> À FAIRE:
- a) Transcrivez le passage du texte sur Maurice Nivat compris entre « Maurice Nivat est » et « nationale ou européenne. », inclus.
- b) Indiquez si chacune des affirmations suivantes concorde avec le texte sur Maurice Nivat, en répondant par oui ou par non et en citant les mots du texte qui permettent de trancher : (i) Maurice Nivat devient membre correspondant de l’Académie des Sciences en 1983 ; (ii) Maurice Nivat prend sa retraite en 1999 ; (iii) après 1985, Maurice Nivat poursuit ses recherches à l’université Paris-Diderot.
- c) Prolongez le texte sur Maurice Nivat à partir de l’endroit où il s’arrête.

Maurice Nivat est nommé membre correspondant de l’Académie des Sciences en 1983.

Déchargé en 1985 de ses lourdes responsabilités nationales, Maurice Nivat poursuit ses recherches à l’université Paris-Diderot et à l’École normale supérieure de Lyon, en s’intéressant à de nouveaux sujets, notamment les pavages et la tomographie discrète.

Appelé de nouveau par le ministère chargé de la Recherche à présider l'Observatoire de la recherche en informatique en France  il dépense beaucoup d'énergie en 1993 et 1994 à coordonner les travaux d'une vingtaine d'experts chercheurs et industriels, tout cela pour un rapport si vite oublié.... Maurice Nivat a toujours regretté que les politiques et les grands industriels n'aient pas déployé les efforts suffisants pour créer une puissante industrie informatique nationale ou européenne.

Il prend sa retraite en 2001.

> MATÉRIEL FOURNI:
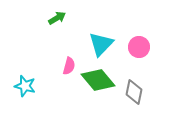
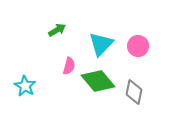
green arrow: moved 12 px down
pink circle: moved 1 px left, 1 px up
green diamond: moved 1 px down
cyan star: rotated 15 degrees clockwise
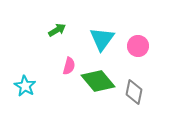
cyan triangle: moved 1 px right, 5 px up; rotated 8 degrees counterclockwise
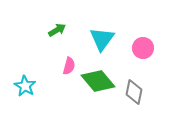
pink circle: moved 5 px right, 2 px down
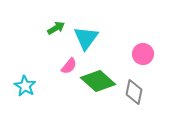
green arrow: moved 1 px left, 2 px up
cyan triangle: moved 16 px left, 1 px up
pink circle: moved 6 px down
pink semicircle: rotated 24 degrees clockwise
green diamond: rotated 8 degrees counterclockwise
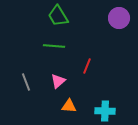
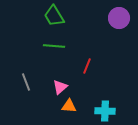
green trapezoid: moved 4 px left
pink triangle: moved 2 px right, 6 px down
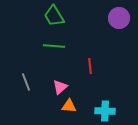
red line: moved 3 px right; rotated 28 degrees counterclockwise
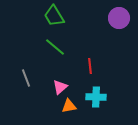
green line: moved 1 px right, 1 px down; rotated 35 degrees clockwise
gray line: moved 4 px up
orange triangle: rotated 14 degrees counterclockwise
cyan cross: moved 9 px left, 14 px up
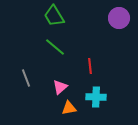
orange triangle: moved 2 px down
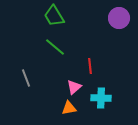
pink triangle: moved 14 px right
cyan cross: moved 5 px right, 1 px down
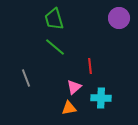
green trapezoid: moved 3 px down; rotated 15 degrees clockwise
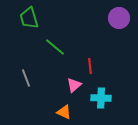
green trapezoid: moved 25 px left, 1 px up
pink triangle: moved 2 px up
orange triangle: moved 5 px left, 4 px down; rotated 35 degrees clockwise
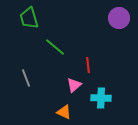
red line: moved 2 px left, 1 px up
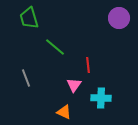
pink triangle: rotated 14 degrees counterclockwise
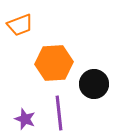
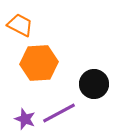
orange trapezoid: rotated 132 degrees counterclockwise
orange hexagon: moved 15 px left
purple line: rotated 68 degrees clockwise
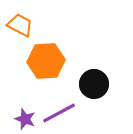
orange hexagon: moved 7 px right, 2 px up
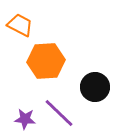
black circle: moved 1 px right, 3 px down
purple line: rotated 72 degrees clockwise
purple star: rotated 15 degrees counterclockwise
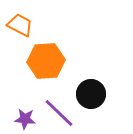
black circle: moved 4 px left, 7 px down
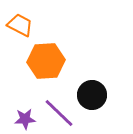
black circle: moved 1 px right, 1 px down
purple star: rotated 10 degrees counterclockwise
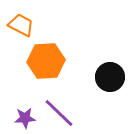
orange trapezoid: moved 1 px right
black circle: moved 18 px right, 18 px up
purple star: moved 1 px up
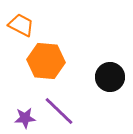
orange hexagon: rotated 9 degrees clockwise
purple line: moved 2 px up
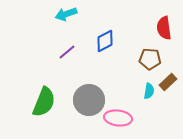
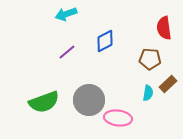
brown rectangle: moved 2 px down
cyan semicircle: moved 1 px left, 2 px down
green semicircle: rotated 48 degrees clockwise
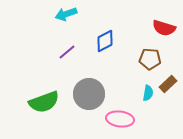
red semicircle: rotated 65 degrees counterclockwise
gray circle: moved 6 px up
pink ellipse: moved 2 px right, 1 px down
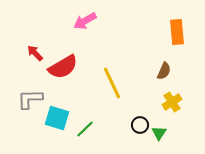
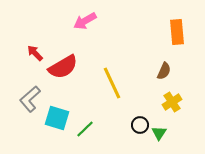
gray L-shape: rotated 40 degrees counterclockwise
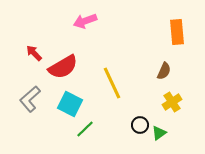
pink arrow: rotated 10 degrees clockwise
red arrow: moved 1 px left
cyan square: moved 13 px right, 14 px up; rotated 10 degrees clockwise
green triangle: rotated 21 degrees clockwise
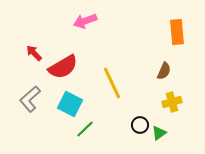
yellow cross: rotated 18 degrees clockwise
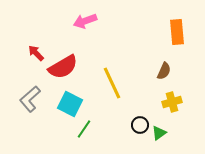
red arrow: moved 2 px right
green line: moved 1 px left; rotated 12 degrees counterclockwise
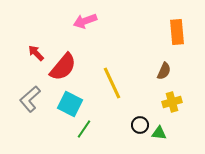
red semicircle: rotated 20 degrees counterclockwise
green triangle: rotated 42 degrees clockwise
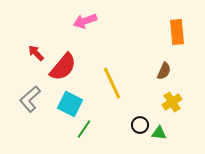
yellow cross: rotated 18 degrees counterclockwise
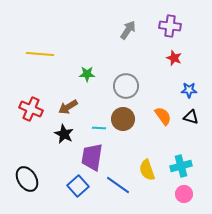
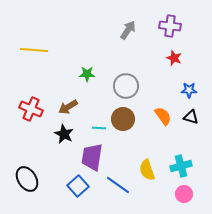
yellow line: moved 6 px left, 4 px up
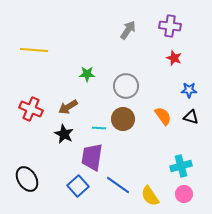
yellow semicircle: moved 3 px right, 26 px down; rotated 15 degrees counterclockwise
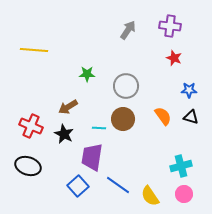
red cross: moved 17 px down
black ellipse: moved 1 px right, 13 px up; rotated 40 degrees counterclockwise
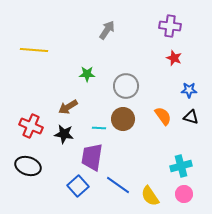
gray arrow: moved 21 px left
black star: rotated 18 degrees counterclockwise
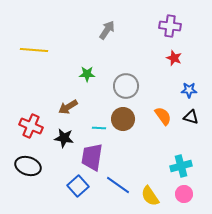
black star: moved 4 px down
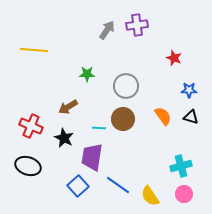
purple cross: moved 33 px left, 1 px up; rotated 15 degrees counterclockwise
black star: rotated 18 degrees clockwise
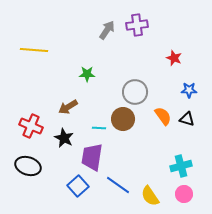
gray circle: moved 9 px right, 6 px down
black triangle: moved 4 px left, 2 px down
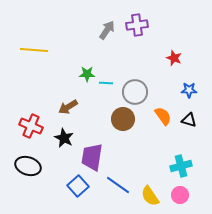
black triangle: moved 2 px right, 1 px down
cyan line: moved 7 px right, 45 px up
pink circle: moved 4 px left, 1 px down
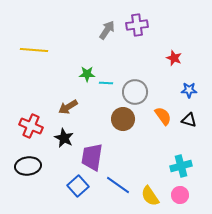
black ellipse: rotated 25 degrees counterclockwise
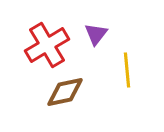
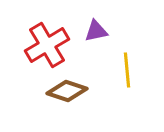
purple triangle: moved 3 px up; rotated 40 degrees clockwise
brown diamond: moved 2 px right, 1 px up; rotated 30 degrees clockwise
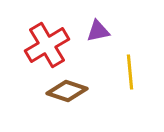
purple triangle: moved 2 px right
yellow line: moved 3 px right, 2 px down
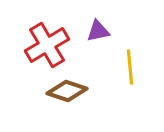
yellow line: moved 5 px up
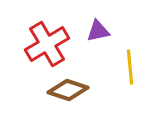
red cross: moved 1 px up
brown diamond: moved 1 px right, 1 px up
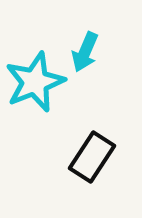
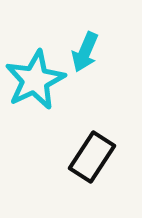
cyan star: moved 2 px up; rotated 4 degrees counterclockwise
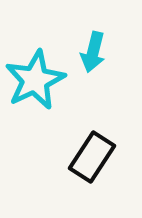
cyan arrow: moved 8 px right; rotated 9 degrees counterclockwise
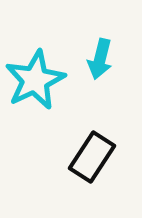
cyan arrow: moved 7 px right, 7 px down
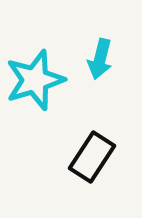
cyan star: rotated 8 degrees clockwise
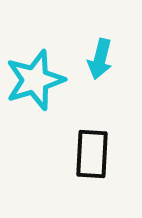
black rectangle: moved 3 px up; rotated 30 degrees counterclockwise
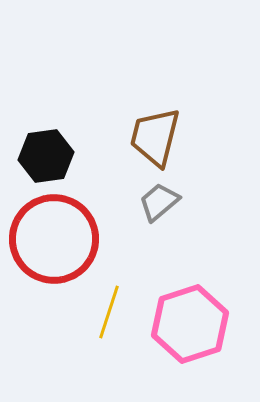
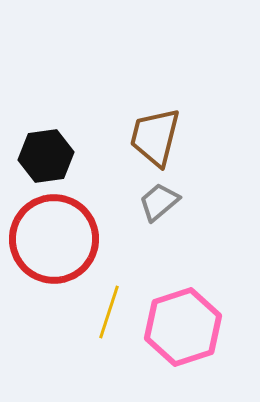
pink hexagon: moved 7 px left, 3 px down
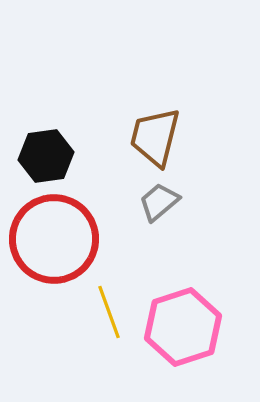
yellow line: rotated 38 degrees counterclockwise
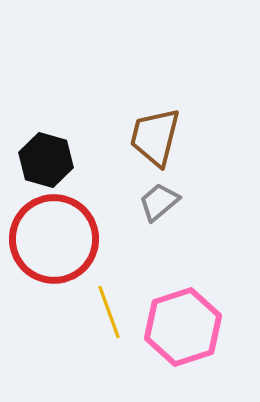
black hexagon: moved 4 px down; rotated 24 degrees clockwise
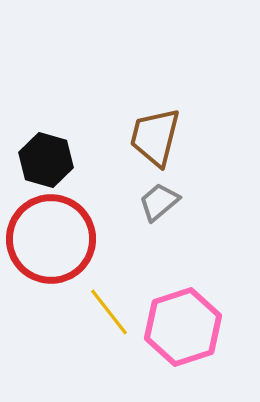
red circle: moved 3 px left
yellow line: rotated 18 degrees counterclockwise
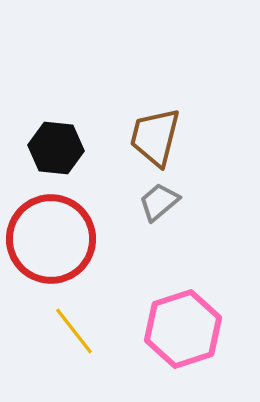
black hexagon: moved 10 px right, 12 px up; rotated 10 degrees counterclockwise
yellow line: moved 35 px left, 19 px down
pink hexagon: moved 2 px down
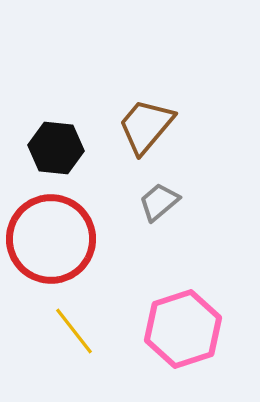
brown trapezoid: moved 9 px left, 11 px up; rotated 26 degrees clockwise
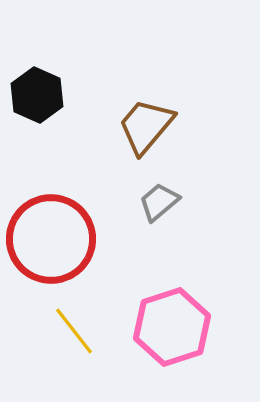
black hexagon: moved 19 px left, 53 px up; rotated 18 degrees clockwise
pink hexagon: moved 11 px left, 2 px up
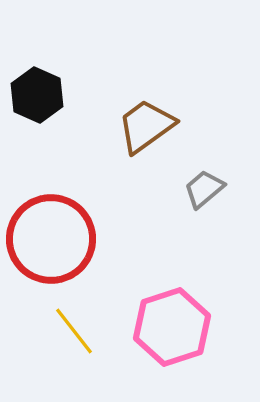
brown trapezoid: rotated 14 degrees clockwise
gray trapezoid: moved 45 px right, 13 px up
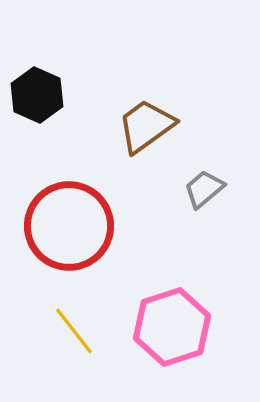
red circle: moved 18 px right, 13 px up
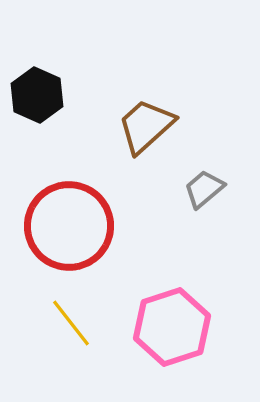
brown trapezoid: rotated 6 degrees counterclockwise
yellow line: moved 3 px left, 8 px up
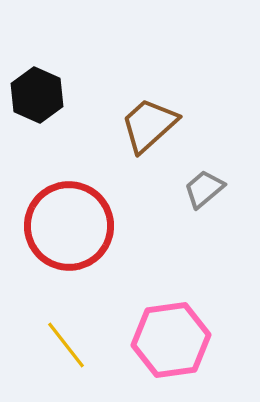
brown trapezoid: moved 3 px right, 1 px up
yellow line: moved 5 px left, 22 px down
pink hexagon: moved 1 px left, 13 px down; rotated 10 degrees clockwise
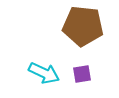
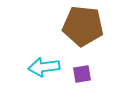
cyan arrow: moved 6 px up; rotated 148 degrees clockwise
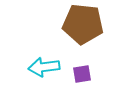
brown pentagon: moved 2 px up
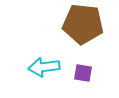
purple square: moved 1 px right, 1 px up; rotated 18 degrees clockwise
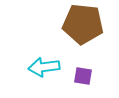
purple square: moved 3 px down
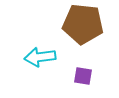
cyan arrow: moved 4 px left, 10 px up
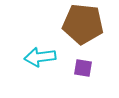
purple square: moved 8 px up
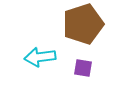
brown pentagon: rotated 24 degrees counterclockwise
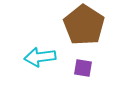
brown pentagon: moved 1 px right, 1 px down; rotated 21 degrees counterclockwise
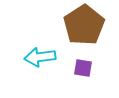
brown pentagon: rotated 6 degrees clockwise
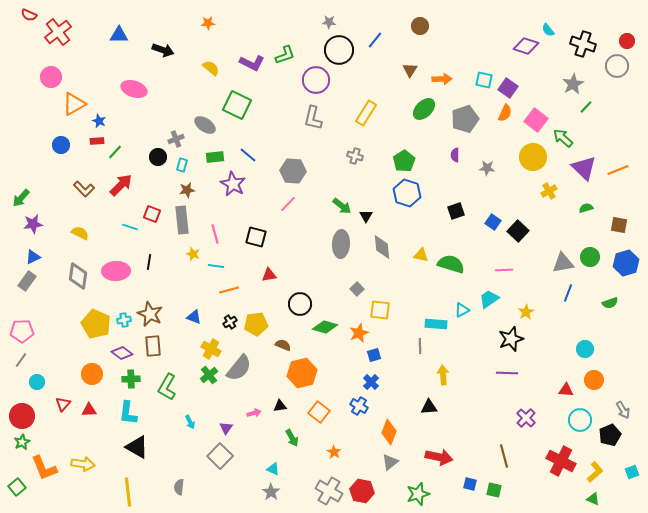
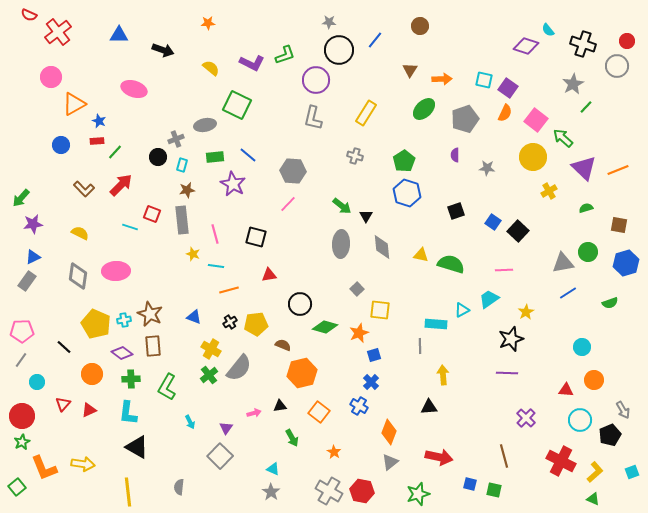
gray ellipse at (205, 125): rotated 45 degrees counterclockwise
green circle at (590, 257): moved 2 px left, 5 px up
black line at (149, 262): moved 85 px left, 85 px down; rotated 56 degrees counterclockwise
blue line at (568, 293): rotated 36 degrees clockwise
cyan circle at (585, 349): moved 3 px left, 2 px up
red triangle at (89, 410): rotated 21 degrees counterclockwise
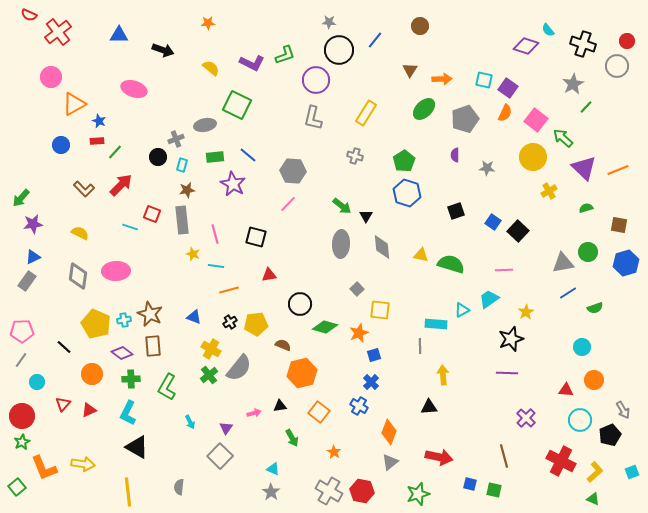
green semicircle at (610, 303): moved 15 px left, 5 px down
cyan L-shape at (128, 413): rotated 20 degrees clockwise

> LES RÉSULTATS:
- a)
Maurice Nivat est nommé membre correspondant de l’Académie des Sciences en 1983.

Déchargé en 1985 de ses lourdes responsabilités nationales, Maurice Nivat poursuit ses recherches à l’université Paris-Diderot et à l’École normale supérieure de Lyon, en s’intéressant à de nouveaux sujets, notamment les pavages et la tomographie discrète.

Appelé de nouveau par le ministère chargé de la Recherche à présider l'Observatoire de la recherche en informatique en France  il dépense beaucoup d'énergie en 1993 et 1994 à coordonner les travaux d'une vingtaine d'experts chercheurs et industriels, tout cela pour un rapport si vite oublié.... Maurice Nivat a toujours regretté que les politiques et les grands industriels n'aient pas déployé les efforts suffisants pour créer une puissante industrie informatique nationale ou européenne.

- b)
(i) Oui : « Maurice Nivat est nommé membre correspondant de l’Académie des Sciences en 1983 ».
(ii) Non : « Il prend sa retraite en 2001 ».
(iii) Oui : « Maurice Nivat poursuit ses recherches à l’université Paris-Diderot ».

- c)
Maurice Nivat avait fait sienne la mission de convaincre le monde universitaire et les pouvoirs publics de la nécessité de considérer l'informatique comme une science à part entière, devant construire ses fondations, et non un simple outil au service d'autres disciplines. Il n'a eu de cesse de sensibiliser la communauté scientifique autant que les décideurs aux enjeux économiques ou sociaux de l'informatique. Il était un homme passionné, au (très) fort caractère. Personnalité attachante, il a fait preuve tout au long de sa carrière d'une activité débordante, d'une vaste imagination, d'une inlassable curiosité, et d'un solide sens de l'humour !

Pionnier de l’informatique théorique française, mais aussi européenne, chercheur reconnu dans le monde entier, initiateur de grands programmes fédérateurs, Maurice Nivat occupe une place unique dans l’histoire de sa discipline.